Clinical AI governance can feel paralyzing when confronted simultaneously with FDA guidance documents, ONC rulemaking, the breadth of the Badal framework, and a vendor landscape that changes quarterly. The two projects below are scoped to produce tangible institutional value within six months, using infrastructure most AMCs already have.

6.4.1 Starter Project 1: Clinical AI Inventory and Regulatory Risk Assessment

What it is: A structured inventory of every AI tool currently deployed in clinical workflows — including EHR-embedded tools that clinical informatics teams may not have formally reviewed — with a brief assessment of FDA regulatory status, DSI qualification under HTI-1, and the existence or absence of active performance monitoring.

Why now: The ONC HTI-1 rule is in effect. The FDA PCCP guidance has been published. An institution that cannot identify which of its deployed clinical AI tools are regulated under which frameworks cannot meaningfully comply with either requirement, and cannot answer the liability question if an AI-related adverse event occurs.
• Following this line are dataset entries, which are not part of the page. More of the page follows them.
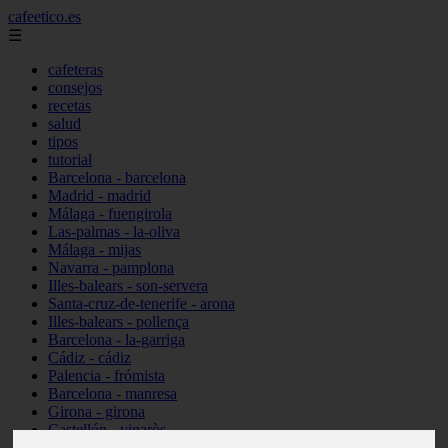
cafeetico.es
☰
cafeteras
consejos
recetas
salud
tipos
tutorial
Barcelona - barcelona
Madrid - madrid
Málaga - fuengirola
Las-palmas - la-oliva
Málaga - mijas
Navarra - pamplona
Illes-balears - son-servera
Santa-cruz-de-tenerife - arona
Illes-balears - pollença
Barcelona - la-garriga
Cádiz - cádiz
Palencia - frómista
Barcelona - manresa
Girona - girona
Castellón - vinaròs
Illes-balears - capdepera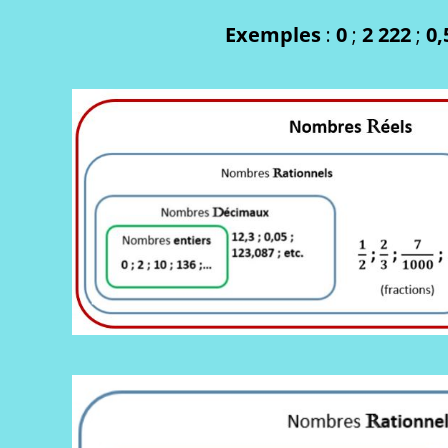
Exemples
:
0
;
2 222
;
0,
How to execute: This is primarily a governance and documentation exercise, not a technical project. The clinical informatics team, the AI governance committee, and the EHR team collectively identify all deployed tools with a clinical workflow touchpoint. Each tool is assessed against a standardized template: FDA clearance status, DSI qualification, BAA coverage, active performance monitoring, and last validation date. The output is a register reviewed by the AI Steering Committee on a quarterly schedule.

Buy vs. build: This is governance work, not a technology purchase. The output is a document and a process. Software tools for AI governance inventory exist (Credo AI, IBM OpenScale) but are not prerequisites for starting; a shared spreadsheet with enforced schema is sufficient for a first-pass inventory at most institutions.

6.4.2 Starter Project 2: Ambient Documentation Pilot with Pre/Post Measurement

What it is: A structured pilot of an ambient AI scribe system in a high-volume outpatient specialty, with pre-specified measurement of after-hours EHR time, note quality, and clinician well-being scores before and after the intervention.

Why now: The evidence base for ambient documentation is strong enough to act on (Tierney et al. 2024). But the institution that deploys without measurement cannot know whether its specific deployment produced the expected benefit, or whether local workflow factors attenuated it — and cannot make the internal business case for broader rollout without outcome data.

How to execute: Select a single outpatient specialty with a measurable documentation burden and an identified clinical champion. Establish baseline metrics before deployment: after-hours EHR time (available from EHR audit logs at most institutions), note length, attestation turnaround, and a validated burnout or well-being survey. Deploy the ambient system with explicit workflow expectations — draft generation, not autonomous documentation — and with the consent and attestation disclosure language described above. Measure the same metrics at 60 and 120 days. Share results transparently with clinical leadership regardless of outcome; a null result has governance value.

Buy vs. build: Buy. The commercial ambient systems have existing EHR integrations, BAA coverage, and vendor-side regulatory responsibility for the AI component. Building an ambient documentation system from scratch is not a tractable project for most AMC informatics teams, and the commercial market has matured rapidly. The institutional work is in selecting the system, structuring the measurement framework, and managing the change management required for sustainable clinical adoption.